Nécessairement, le criminel fut très bien renseigné… il devait savoir entre autres choses que l’enfant des Morneuse ne survivrait pas… Son forfait accompli, il n’avait qu’à attendre le décès de sa nièce. Ce fut le sien qui se produisit… tandis que Mme de Terrenoire vit encore… Tout cela ne vous explique pas pourquoi j’ai fait enlever Mile de Morneuse, continua le marquis après une courte pause… D’autant plus que j’avais été étranger à la substitution, que je ne l’ai connue que plus tard… et qu’alors la filiation officielle de Mlle de Morneuse était parfaitement établie… C’est une des femmes complices qui a fini par faire des aveux à un de mes serviteurs les plus dévoués, dont elle était parente… Cette confession a suivi la mort du comte de Graves, l’oncle de Mlle de Terrenoire… J’ai fait venir la femme, j’ai réussi à lui persuader que des révélations seraient désormais nuisibles à tout le monde… et je me suis assuré son silence par le payement d’une rente… Comme elle était cupide, l’argent contenait le remords… Tout de même, le remords la tourmentait… Elle vint me trouver, il y a quelques semaines et me déclara qu’elle était décidée à faire des révélations… soit à Mme de Terrenoire… soit à Mlle de Morneuse… Pour ce qui regardait Mme de Terrenoire, le péril n’était pas imminent : la duchesse était en Égypte atteinte d’une maladie incurable. D’après les nouvelles qui m’étaient parvenues récemment, elle arrivait au terme de son mal : il était impossible qu’elle vécût plus de trois mois. De Mlle de Morneuse, au contraire, je pouvais tout craindre. Presque à coup sûr, elle désirerait voir sa mère… et la seule apparition de cette jeune fille eût certifié à Mme de Terrenoire la véracité des révélations, Que faire ? J’hésitai pendant plusieurs jours. Si je me décidai, c’est en grande partie, parce que je me persuadai que rien d’heureux ne pouvait surgir d’une si tardive découverte, ni pour la duchesse ni pour Mlle de Morneuse. Quant au comte, il en souffrirait amèrement… En revanche, la perte d’une fortune immense privait ma famille et ma race d’une puissance incalculable… Je me déterminai donc à faire enlever Mlle de Morneuse…

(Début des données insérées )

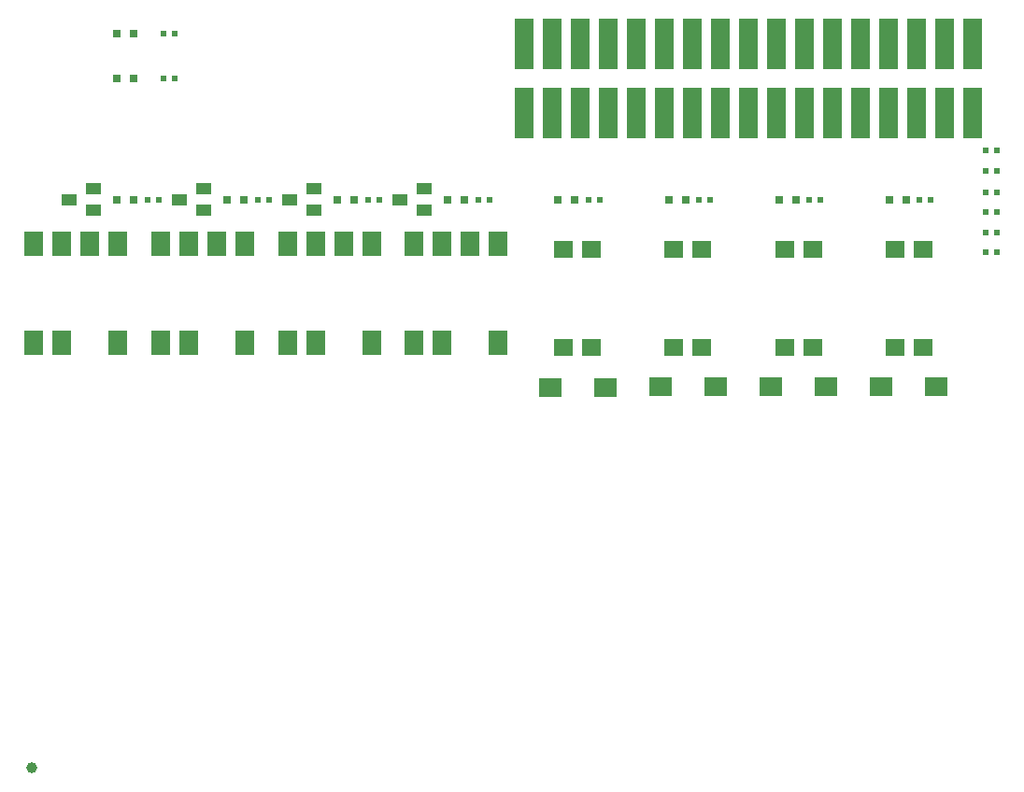
<source format=gbr>
G04 #@! TF.GenerationSoftware,KiCad,Pcbnew,7.0.5-4d25ed1034~172~ubuntu22.04.1*
G04 #@! TF.CreationDate,2023-06-14T16:27:38+03:00*
G04 #@! TF.ProjectId,AgonLight2-HvIO_Rev_A,41676f6e-4c69-4676-9874-322d4876494f,A*
G04 #@! TF.SameCoordinates,Original*
G04 #@! TF.FileFunction,Paste,Top*
G04 #@! TF.FilePolarity,Positive*
%FSLAX46Y46*%
G04 Gerber Fmt 4.6, Leading zero omitted, Abs format (unit mm)*
G04 Created by KiCad (PCBNEW 7.0.5-4d25ed1034~172~ubuntu22.04.1) date 2023-06-14 16:27:38*
%MOMM*%
%LPD*%
G01*
G04 APERTURE LIST*
%ADD10C,1.000000*%
%ADD11R,0.500000X0.550000*%
%ADD12R,0.800000X0.800000*%
%ADD13R,1.654000X2.254000*%
%ADD14R,2.000000X1.700000*%
%ADD15R,1.778000X1.524000*%
%ADD16R,1.400000X1.000000*%
%ADD17R,1.700000X4.550000*%
G04 APERTURE END LIST*
D10*
X56500000Y-168500000D03*
D11*
X68500000Y-102000000D03*
X69516000Y-102000000D03*
D12*
X64238000Y-117000000D03*
X65762000Y-117000000D03*
D13*
X98810000Y-121000000D03*
X96270000Y-121000000D03*
X93730000Y-121000000D03*
X91190000Y-121000000D03*
X98810000Y-130000000D03*
X93730000Y-130000000D03*
X91190000Y-130000000D03*
D11*
X143002000Y-114427000D03*
X144018000Y-114427000D03*
D14*
X103500000Y-134055000D03*
X108500000Y-134055000D03*
D11*
X66992000Y-117000000D03*
X68008000Y-117000000D03*
D15*
X124730000Y-130445000D03*
X127270000Y-130445000D03*
X127270000Y-121555000D03*
X124730000Y-121555000D03*
D13*
X75810000Y-121000000D03*
X73270000Y-121000000D03*
X70730000Y-121000000D03*
X68190000Y-121000000D03*
X75810000Y-130000000D03*
X70730000Y-130000000D03*
X68190000Y-130000000D03*
D11*
X144018000Y-116332000D03*
X143002000Y-116332000D03*
X137000000Y-117000000D03*
X138016000Y-117000000D03*
D12*
X134238000Y-117000000D03*
X135762000Y-117000000D03*
D13*
X87310000Y-121000000D03*
X84770000Y-121000000D03*
X82230000Y-121000000D03*
X79690000Y-121000000D03*
X87310000Y-130000000D03*
X82230000Y-130000000D03*
X79690000Y-130000000D03*
X64310000Y-121000000D03*
X61770000Y-121000000D03*
X59230000Y-121000000D03*
X56690000Y-121000000D03*
X64310000Y-130000000D03*
X59230000Y-130000000D03*
X56690000Y-130000000D03*
D11*
X143002000Y-120015000D03*
X144018000Y-120015000D03*
X68492000Y-106000000D03*
X69508000Y-106000000D03*
D14*
X123500000Y-134000000D03*
X128500000Y-134000000D03*
D16*
X72107440Y-117949960D03*
X72107440Y-116047500D03*
X69897640Y-117002540D03*
D14*
X133500000Y-134000000D03*
X138500000Y-134000000D03*
D15*
X104730000Y-130445000D03*
X107270000Y-130445000D03*
X107270000Y-121555000D03*
X104730000Y-121555000D03*
D14*
X113500000Y-134000000D03*
X118500000Y-134000000D03*
D16*
X92107440Y-117949960D03*
X92107440Y-116047500D03*
X89897640Y-117002540D03*
D11*
X106992000Y-117000000D03*
X108008000Y-117000000D03*
X143002000Y-118110000D03*
X144018000Y-118110000D03*
D12*
X124238000Y-117000000D03*
X125762000Y-117000000D03*
D16*
X62107440Y-117949960D03*
X62107440Y-116047500D03*
X59897640Y-117002540D03*
D12*
X65762000Y-102000000D03*
X64238000Y-102000000D03*
D16*
X82107440Y-117949960D03*
X82107440Y-116047500D03*
X79897640Y-117002540D03*
D12*
X104238000Y-117000000D03*
X105762000Y-117000000D03*
X114238000Y-117000000D03*
X115762000Y-117000000D03*
X94238000Y-117000000D03*
X95762000Y-117000000D03*
D11*
X144018000Y-121793000D03*
X143002000Y-121793000D03*
D15*
X114730000Y-130445000D03*
X117270000Y-130445000D03*
X117270000Y-121555000D03*
X114730000Y-121555000D03*
D12*
X74238000Y-117000000D03*
X75762000Y-117000000D03*
X65762000Y-106000000D03*
X64238000Y-106000000D03*
D11*
X86992000Y-117000000D03*
X88008000Y-117000000D03*
X126992000Y-117000000D03*
X128008000Y-117000000D03*
D17*
X141820000Y-109125000D03*
X141820000Y-102875000D03*
X139280000Y-109125000D03*
X139280000Y-102875000D03*
X136740000Y-109125000D03*
X136740000Y-102875000D03*
X134200000Y-109125000D03*
X134200000Y-102875000D03*
X131660000Y-109125000D03*
X131660000Y-102875000D03*
X129120000Y-109125000D03*
X129120000Y-102875000D03*
X126580000Y-109125000D03*
X126580000Y-102875000D03*
X124040000Y-109125000D03*
X124040000Y-102875000D03*
X121500000Y-109125000D03*
X121500000Y-102875000D03*
X118960000Y-109125000D03*
X118960000Y-102875000D03*
X116420000Y-109125000D03*
X116420000Y-102875000D03*
X113880000Y-109125000D03*
X113880000Y-102875000D03*
X111340000Y-109125000D03*
X111340000Y-102875000D03*
X108800000Y-109125000D03*
X108800000Y-102875000D03*
X106260000Y-109125000D03*
X106260000Y-102875000D03*
X103720000Y-109125000D03*
X103720000Y-102875000D03*
X101180000Y-109125000D03*
X101180000Y-102875000D03*
D15*
X134730000Y-130445000D03*
X137270000Y-130445000D03*
X137270000Y-121555000D03*
X134730000Y-121555000D03*
D11*
X76992000Y-117000000D03*
X78008000Y-117000000D03*
X143002000Y-112522000D03*
X144018000Y-112522000D03*
X96992000Y-117000000D03*
X98008000Y-117000000D03*
X116992000Y-117000000D03*
X118008000Y-117000000D03*
D12*
X84238000Y-117000000D03*
X85762000Y-117000000D03*
M02*

</source>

— Pourquoi pas la femme ? demanda Guillaume.

— Parce qu’elle devait avoir pris ses précautions, comme du reste elle me le laissa entendre…

— Mais, constatant la disparition de Mlle de Morneuse, ne pouvait-elle écrire à la duchesse ?

— Aux gens de cette sorte, les écrits apparaissent particulièrement redoutables… Bref, je donnai mes ordres… vous savez quelles en furent les suites. Je tiens à vous assurer encore qu’aucun danger réel n’a menacé la captive… Ce qui a été écrit au comte et dit à elle n’avait qu’un but d’intimidation.

Le marquis se tut et contempla longuement le vieux parc dont les chênes, les hêtres et les tilleuls vacillaient à la brise.

— Cette jeune fille a vaincu ! murmura-t-il à mi-voix. C’est une créature solaire ! Je lui donnerai, dès que ce sera possible, les biens de Mme de Terrenoire… nos biens…

Il se remit à contempler les grands arbres dont les chevelures semblaient tremper dans un cumulus argentin. Son visage exprimait une lassitude infinie. :

— Peut-être ne me haïriez-vous pas, murmura-t-il ; si vous saviez ce que peut devenir, dans un homme, le rêve qui a, pendant deux mille ans, obsédé ses ancêtres…

Guillaume ne le haïssait point. Et même, son âme aventureuse, qui l’avait entrainé à travers le monde sauvage, éprouvait une sorte d’admiration pour cet homme lié aux existences ancestrales.